- _Directions for this task_:
Which lines in the data below contain the word "oferă"? Return each of them.

(Extracted page text data)
+ + + + + + +
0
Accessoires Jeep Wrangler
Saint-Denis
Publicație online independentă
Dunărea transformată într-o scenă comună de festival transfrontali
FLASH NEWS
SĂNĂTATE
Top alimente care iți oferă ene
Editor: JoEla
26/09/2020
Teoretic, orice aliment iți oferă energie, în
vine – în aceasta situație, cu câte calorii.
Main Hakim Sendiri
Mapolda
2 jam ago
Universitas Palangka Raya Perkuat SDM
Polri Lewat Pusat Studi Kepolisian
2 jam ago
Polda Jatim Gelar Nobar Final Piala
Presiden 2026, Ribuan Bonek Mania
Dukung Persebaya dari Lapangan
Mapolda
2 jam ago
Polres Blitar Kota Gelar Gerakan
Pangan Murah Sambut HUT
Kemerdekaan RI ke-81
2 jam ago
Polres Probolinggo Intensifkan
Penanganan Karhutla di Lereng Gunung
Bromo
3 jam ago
+ + + + + + +
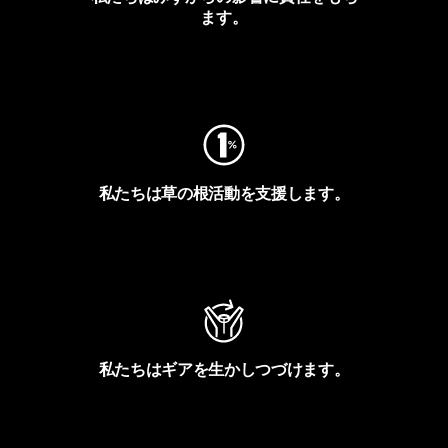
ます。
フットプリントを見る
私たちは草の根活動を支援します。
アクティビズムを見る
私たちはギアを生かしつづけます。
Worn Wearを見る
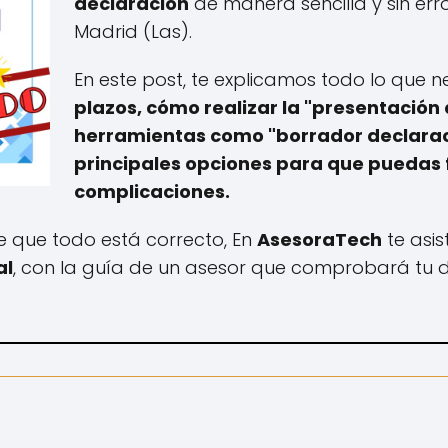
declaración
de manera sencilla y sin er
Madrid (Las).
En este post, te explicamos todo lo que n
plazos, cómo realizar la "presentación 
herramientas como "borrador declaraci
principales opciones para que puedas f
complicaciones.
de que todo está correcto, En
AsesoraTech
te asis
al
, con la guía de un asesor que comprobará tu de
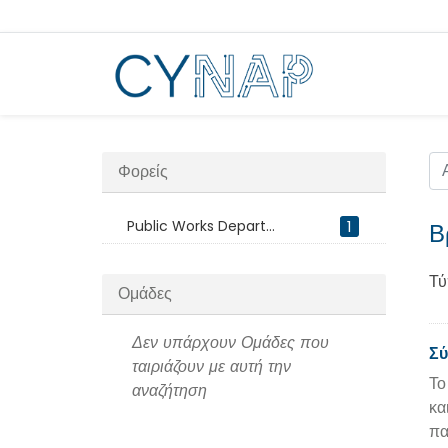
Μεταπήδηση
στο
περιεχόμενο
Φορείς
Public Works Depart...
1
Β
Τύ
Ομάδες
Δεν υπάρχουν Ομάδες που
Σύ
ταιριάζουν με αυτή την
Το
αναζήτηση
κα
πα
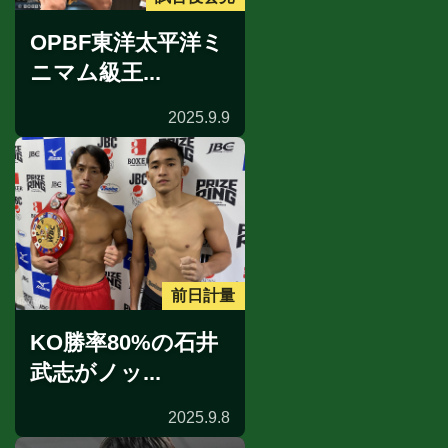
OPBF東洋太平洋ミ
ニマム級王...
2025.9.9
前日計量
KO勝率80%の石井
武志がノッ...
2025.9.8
+ + + + + + +
- _Written answer_:
Top alimente care iți oferă ene
Teoretic, orice aliment iți oferă energie, în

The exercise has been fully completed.